Three Centuries of Educating Architects in North America
400 pp., 8 x 10 in, 150 images, mostly color, exact number TK
- Published: February 17, 2012
The first comprehensive history of architecture education in North America, offering a chronological overview and a topical lexicon.
Rooted in the British apprenticeship system, the French Beaux-Arts, and the German polytechnical schools, architecture education in North America has had a unique history spanning almost three hundred years. Although architects in the United States and Canada began to identify themselves as professionals by the late eighteenth century, it was not until nearly a century later that North American universities began to offer formal architectural training; the first program was established at MIT in 1865. Today most architects receive their training within an academic setting that draws on the humanities, fine arts, applied science, and public service for its philosophy and methodology. This book, published in conjunction with the centennial of the Association of Collegiate Schools of Architecture (ACSA), provides the first comprehensive history of North American architecture education.
Architecture School opens with six chronological essays, each devoted to a major period of development: before 1860; 1860–1920; 1920–1940; 1940–1968; 1968–1990; and 1990 to the present.

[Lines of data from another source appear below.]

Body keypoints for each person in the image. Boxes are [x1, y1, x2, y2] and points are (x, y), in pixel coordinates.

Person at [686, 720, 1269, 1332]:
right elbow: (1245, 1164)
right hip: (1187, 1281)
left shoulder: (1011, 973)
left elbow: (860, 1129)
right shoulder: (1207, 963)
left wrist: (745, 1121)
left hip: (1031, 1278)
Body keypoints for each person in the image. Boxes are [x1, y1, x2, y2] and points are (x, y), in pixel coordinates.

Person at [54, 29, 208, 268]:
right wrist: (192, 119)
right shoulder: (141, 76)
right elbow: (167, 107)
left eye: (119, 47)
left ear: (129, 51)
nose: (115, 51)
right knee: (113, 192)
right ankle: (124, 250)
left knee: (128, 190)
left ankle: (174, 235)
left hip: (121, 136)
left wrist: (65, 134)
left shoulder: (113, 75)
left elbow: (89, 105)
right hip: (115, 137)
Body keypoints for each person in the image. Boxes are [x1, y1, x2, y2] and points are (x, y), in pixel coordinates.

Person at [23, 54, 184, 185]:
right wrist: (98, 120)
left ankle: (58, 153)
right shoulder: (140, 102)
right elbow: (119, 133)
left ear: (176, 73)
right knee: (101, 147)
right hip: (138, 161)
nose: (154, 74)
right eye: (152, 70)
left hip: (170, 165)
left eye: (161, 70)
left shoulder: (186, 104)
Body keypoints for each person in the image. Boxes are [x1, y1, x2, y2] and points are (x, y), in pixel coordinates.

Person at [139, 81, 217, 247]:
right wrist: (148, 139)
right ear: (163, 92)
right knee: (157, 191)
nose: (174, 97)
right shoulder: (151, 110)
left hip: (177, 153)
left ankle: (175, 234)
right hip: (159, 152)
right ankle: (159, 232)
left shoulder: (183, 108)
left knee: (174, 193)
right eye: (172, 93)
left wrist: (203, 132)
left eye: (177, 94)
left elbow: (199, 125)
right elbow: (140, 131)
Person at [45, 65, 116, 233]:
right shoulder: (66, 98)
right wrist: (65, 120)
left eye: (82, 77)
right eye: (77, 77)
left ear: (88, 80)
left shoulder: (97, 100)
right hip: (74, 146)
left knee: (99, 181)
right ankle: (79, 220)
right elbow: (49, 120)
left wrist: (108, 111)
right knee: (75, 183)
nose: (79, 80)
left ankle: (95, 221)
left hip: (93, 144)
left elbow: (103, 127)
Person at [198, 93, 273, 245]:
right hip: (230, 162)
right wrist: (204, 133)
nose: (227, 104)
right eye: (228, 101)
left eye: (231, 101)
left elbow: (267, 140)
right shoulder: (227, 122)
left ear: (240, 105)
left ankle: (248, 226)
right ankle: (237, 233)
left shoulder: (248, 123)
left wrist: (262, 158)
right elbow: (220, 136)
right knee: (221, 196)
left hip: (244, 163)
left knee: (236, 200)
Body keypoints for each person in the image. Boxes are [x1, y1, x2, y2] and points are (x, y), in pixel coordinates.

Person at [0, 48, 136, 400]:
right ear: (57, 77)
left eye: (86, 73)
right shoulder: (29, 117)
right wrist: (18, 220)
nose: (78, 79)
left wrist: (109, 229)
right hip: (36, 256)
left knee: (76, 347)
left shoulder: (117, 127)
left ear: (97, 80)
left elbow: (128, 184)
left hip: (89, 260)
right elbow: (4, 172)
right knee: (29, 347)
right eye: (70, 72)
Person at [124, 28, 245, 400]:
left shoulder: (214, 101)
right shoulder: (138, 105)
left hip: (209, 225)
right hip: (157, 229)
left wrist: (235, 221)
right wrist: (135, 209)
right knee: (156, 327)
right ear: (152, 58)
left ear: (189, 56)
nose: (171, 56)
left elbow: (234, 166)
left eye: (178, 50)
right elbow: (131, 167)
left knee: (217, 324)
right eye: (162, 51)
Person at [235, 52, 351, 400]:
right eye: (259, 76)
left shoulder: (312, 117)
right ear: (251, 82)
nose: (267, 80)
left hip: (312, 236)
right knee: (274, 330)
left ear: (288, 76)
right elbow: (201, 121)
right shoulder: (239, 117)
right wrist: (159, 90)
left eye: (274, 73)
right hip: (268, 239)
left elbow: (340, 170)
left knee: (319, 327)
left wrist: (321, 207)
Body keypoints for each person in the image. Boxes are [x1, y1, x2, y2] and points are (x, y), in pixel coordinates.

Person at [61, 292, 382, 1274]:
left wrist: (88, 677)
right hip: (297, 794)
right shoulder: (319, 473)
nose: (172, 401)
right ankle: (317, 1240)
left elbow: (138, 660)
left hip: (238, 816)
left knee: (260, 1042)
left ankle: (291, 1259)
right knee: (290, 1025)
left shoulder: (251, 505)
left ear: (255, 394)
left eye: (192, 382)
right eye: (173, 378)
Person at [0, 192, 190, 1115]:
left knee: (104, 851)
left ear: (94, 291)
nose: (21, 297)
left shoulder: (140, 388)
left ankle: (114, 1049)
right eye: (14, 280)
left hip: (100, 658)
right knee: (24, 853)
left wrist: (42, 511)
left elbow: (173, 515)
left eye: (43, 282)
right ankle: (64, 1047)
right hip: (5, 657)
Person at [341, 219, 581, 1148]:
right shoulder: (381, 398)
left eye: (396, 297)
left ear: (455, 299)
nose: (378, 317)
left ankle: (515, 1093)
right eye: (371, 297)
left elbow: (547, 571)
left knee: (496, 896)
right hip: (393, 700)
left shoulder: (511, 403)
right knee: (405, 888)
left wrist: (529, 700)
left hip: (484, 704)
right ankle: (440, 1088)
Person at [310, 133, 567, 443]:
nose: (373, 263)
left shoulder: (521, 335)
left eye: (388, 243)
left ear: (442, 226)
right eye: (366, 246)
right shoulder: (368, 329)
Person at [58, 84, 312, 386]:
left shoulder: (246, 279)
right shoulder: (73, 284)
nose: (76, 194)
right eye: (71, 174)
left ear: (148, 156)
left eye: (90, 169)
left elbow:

This overview is followed by a “lexicon” containing shorter articles on more than two dozen topics that have figured centrally in archictecture education's history, from competitions and design pedagogy to research, structures, studio culture, and travel.
The essays are fascinating, the authors well known, and the content relevant to architectural historians, authors, writers, critics, and students.
Extremely well written, edited, and illustrated, this book should be of interest and value to architects and anyone who hopes to understand them.